◆ TO DO ◆
Copy every line of the entries below word for word, from the first entry through the last.

◆ MATERIALS PROVIDED ◆
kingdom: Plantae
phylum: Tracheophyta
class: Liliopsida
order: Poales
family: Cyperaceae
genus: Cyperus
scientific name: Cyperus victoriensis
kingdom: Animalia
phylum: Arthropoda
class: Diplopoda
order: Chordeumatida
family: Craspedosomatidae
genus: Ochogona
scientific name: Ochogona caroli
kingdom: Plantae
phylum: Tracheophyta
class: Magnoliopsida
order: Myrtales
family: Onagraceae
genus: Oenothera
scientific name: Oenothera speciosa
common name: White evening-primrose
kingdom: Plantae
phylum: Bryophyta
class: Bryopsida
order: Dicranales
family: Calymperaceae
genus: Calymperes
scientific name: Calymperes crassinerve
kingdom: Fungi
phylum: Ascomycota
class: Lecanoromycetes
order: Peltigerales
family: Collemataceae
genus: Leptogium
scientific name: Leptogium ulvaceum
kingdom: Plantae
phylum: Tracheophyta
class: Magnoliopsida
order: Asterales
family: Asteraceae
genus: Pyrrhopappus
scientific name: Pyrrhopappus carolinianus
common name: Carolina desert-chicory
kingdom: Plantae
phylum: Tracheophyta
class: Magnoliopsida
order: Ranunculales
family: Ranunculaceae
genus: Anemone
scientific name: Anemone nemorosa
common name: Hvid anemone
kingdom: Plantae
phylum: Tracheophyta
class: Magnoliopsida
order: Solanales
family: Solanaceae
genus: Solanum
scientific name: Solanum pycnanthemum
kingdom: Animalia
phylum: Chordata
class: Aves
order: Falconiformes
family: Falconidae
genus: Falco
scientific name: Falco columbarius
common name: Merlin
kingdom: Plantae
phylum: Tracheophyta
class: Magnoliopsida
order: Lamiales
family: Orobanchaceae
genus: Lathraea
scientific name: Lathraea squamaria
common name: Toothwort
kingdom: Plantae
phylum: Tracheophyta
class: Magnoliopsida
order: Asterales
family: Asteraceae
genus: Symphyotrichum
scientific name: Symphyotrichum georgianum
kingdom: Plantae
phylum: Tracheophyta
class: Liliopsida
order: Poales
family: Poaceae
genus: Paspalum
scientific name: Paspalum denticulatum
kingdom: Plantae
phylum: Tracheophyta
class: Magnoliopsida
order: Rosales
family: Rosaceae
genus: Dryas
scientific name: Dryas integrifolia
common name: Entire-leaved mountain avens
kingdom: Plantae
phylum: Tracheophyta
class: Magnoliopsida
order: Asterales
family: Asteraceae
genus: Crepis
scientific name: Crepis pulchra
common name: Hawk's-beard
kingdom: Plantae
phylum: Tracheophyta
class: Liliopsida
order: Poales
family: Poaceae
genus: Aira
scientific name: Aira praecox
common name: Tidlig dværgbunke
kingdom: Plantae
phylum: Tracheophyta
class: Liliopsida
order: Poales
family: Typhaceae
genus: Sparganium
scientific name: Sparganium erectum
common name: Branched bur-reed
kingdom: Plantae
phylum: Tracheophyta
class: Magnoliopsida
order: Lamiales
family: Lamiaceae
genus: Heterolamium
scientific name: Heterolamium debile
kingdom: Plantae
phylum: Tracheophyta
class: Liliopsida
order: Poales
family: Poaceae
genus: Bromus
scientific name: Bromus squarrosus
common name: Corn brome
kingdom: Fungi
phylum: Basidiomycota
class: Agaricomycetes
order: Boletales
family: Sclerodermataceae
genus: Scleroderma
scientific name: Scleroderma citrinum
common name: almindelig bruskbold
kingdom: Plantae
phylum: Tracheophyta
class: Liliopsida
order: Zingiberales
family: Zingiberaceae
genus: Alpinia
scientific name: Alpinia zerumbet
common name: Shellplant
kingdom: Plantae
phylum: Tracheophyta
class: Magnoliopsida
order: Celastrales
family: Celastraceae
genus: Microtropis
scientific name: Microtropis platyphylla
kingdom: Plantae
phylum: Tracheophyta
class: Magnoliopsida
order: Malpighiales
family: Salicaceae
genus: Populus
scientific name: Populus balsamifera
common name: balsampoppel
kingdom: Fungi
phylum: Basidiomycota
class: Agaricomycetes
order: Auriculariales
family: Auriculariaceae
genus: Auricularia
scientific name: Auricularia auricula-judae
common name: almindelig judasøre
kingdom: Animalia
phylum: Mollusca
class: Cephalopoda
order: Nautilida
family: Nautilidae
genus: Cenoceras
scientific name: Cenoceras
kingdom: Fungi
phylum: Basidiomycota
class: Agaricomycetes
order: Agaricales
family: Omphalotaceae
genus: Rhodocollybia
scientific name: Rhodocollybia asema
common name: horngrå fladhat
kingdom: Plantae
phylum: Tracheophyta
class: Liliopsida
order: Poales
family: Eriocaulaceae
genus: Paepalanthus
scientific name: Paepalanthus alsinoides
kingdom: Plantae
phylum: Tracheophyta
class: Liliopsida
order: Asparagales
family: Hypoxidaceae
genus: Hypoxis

◆ RESPONSE TO THE EXERCISE ◆
kingdom: Plantae
phylum: Tracheophyta
class: Liliopsida
order: Poales
family: Cyperaceae
genus: Cyperus
scientific name: Cyperus victoriensis
kingdom: Animalia
phylum: Arthropoda
class: Diplopoda
order: Chordeumatida
family: Craspedosomatidae
genus: Ochogona
scientific name: Ochogona caroli
kingdom: Plantae
phylum: Tracheophyta
class: Magnoliopsida
order: Myrtales
family: Onagraceae
genus: Oenothera
scientific name: Oenothera speciosa
common name: White evening-primrose
kingdom: Plantae
phylum: Bryophyta
class: Bryopsida
order: Dicranales
family: Calymperaceae
genus: Calymperes
scientific name: Calymperes crassinerve
kingdom: Fungi
phylum: Ascomycota
class: Lecanoromycetes
order: Peltigerales
family: Collemataceae
genus: Leptogium
scientific name: Leptogium ulvaceum
kingdom: Plantae
phylum: Tracheophyta
class: Magnoliopsida
order: Asterales
family: Asteraceae
genus: Pyrrhopappus
scientific name: Pyrrhopappus carolinianus
common name: Carolina desert-chicory
kingdom: Plantae
phylum: Tracheophyta
class: Magnoliopsida
order: Ranunculales
family: Ranunculaceae
genus: Anemone
scientific name: Anemone nemorosa
common name: Hvid anemone
kingdom: Plantae
phylum: Tracheophyta
class: Magnoliopsida
order: Solanales
family: Solanaceae
genus: Solanum
scientific name: Solanum pycnanthemum
kingdom: Animalia
phylum: Chordata
class: Aves
order: Falconiformes
family: Falconidae
genus: Falco
scientific name: Falco columbarius
common name: Merlin
kingdom: Plantae
phylum: Tracheophyta
class: Magnoliopsida
order: Lamiales
family: Orobanchaceae
genus: Lathraea
scientific name: Lathraea squamaria
common name: Toothwort
kingdom: Plantae
phylum: Tracheophyta
class: Magnoliopsida
order: Asterales
family: Asteraceae
genus: Symphyotrichum
scientific name: Symphyotrichum georgianum
kingdom: Plantae
phylum: Tracheophyta
class: Liliopsida
order: Poales
family: Poaceae
genus: Paspalum
scientific name: Paspalum denticulatum
kingdom: Plantae
phylum: Tracheophyta
class: Magnoliopsida
order: Rosales
family: Rosaceae
genus: Dryas
scientific name: Dryas integrifolia
common name: Entire-leaved mountain avens
kingdom: Plantae
phylum: Tracheophyta
class: Magnoliopsida
order: Asterales
family: Asteraceae
genus: Crepis
scientific name: Crepis pulchra
common name: Hawk's-beard
kingdom: Plantae
phylum: Tracheophyta
class: Liliopsida
order: Poales
family: Poaceae
genus: Aira
scientific name: Aira praecox
common name: Tidlig dværgbunke
kingdom: Plantae
phylum: Tracheophyta
class: Liliopsida
order: Poales
family: Typhaceae
genus: Sparganium
scientific name: Sparganium erectum
common name: Branched bur-reed
kingdom: Plantae
phylum: Tracheophyta
class: Magnoliopsida
order: Lamiales
family: Lamiaceae
genus: Heterolamium
scientific name: Heterolamium debile
kingdom: Plantae
phylum: Tracheophyta
class: Liliopsida
order: Poales
family: Poaceae
genus: Bromus
scientific name: Bromus squarrosus
common name: Corn brome
kingdom: Fungi
phylum: Basidiomycota
class: Agaricomycetes
order: Boletales
family: Sclerodermataceae
genus: Scleroderma
scientific name: Scleroderma citrinum
common name: almindelig bruskbold
kingdom: Plantae
phylum: Tracheophyta
class: Liliopsida
order: Zingiberales
family: Zingiberaceae
genus: Alpinia
scientific name: Alpinia zerumbet
common name: Shellplant
kingdom: Plantae
phylum: Tracheophyta
class: Magnoliopsida
order: Celastrales
family: Celastraceae
genus: Microtropis
scientific name: Microtropis platyphylla
kingdom: Plantae
phylum: Tracheophyta
class: Magnoliopsida
order: Malpighiales
family: Salicaceae
genus: Populus
scientific name: Populus balsamifera
common name: balsampoppel
kingdom: Fungi
phylum: Basidiomycota
class: Agaricomycetes
order: Auriculariales
family: Auriculariaceae
genus: Auricularia
scientific name: Auricularia auricula-judae
common name: almindelig judasøre
kingdom: Animalia
phylum: Mollusca
class: Cephalopoda
order: Nautilida
family: Nautilidae
genus: Cenoceras
scientific name: Cenoceras
kingdom: Fungi
phylum: Basidiomycota
class: Agaricomycetes
order: Agaricales
family: Omphalotaceae
genus: Rhodocollybia
scientific name: Rhodocollybia asema
common name: horngrå fladhat
kingdom: Plantae
phylum: Tracheophyta
class: Liliopsida
order: Poales
family: Eriocaulaceae
genus: Paepalanthus
scientific name: Paepalanthus alsinoides
kingdom: Plantae
phylum: Tracheophyta
class: Liliopsida
order: Asparagales
family: Hypoxidaceae
genus: Hypoxis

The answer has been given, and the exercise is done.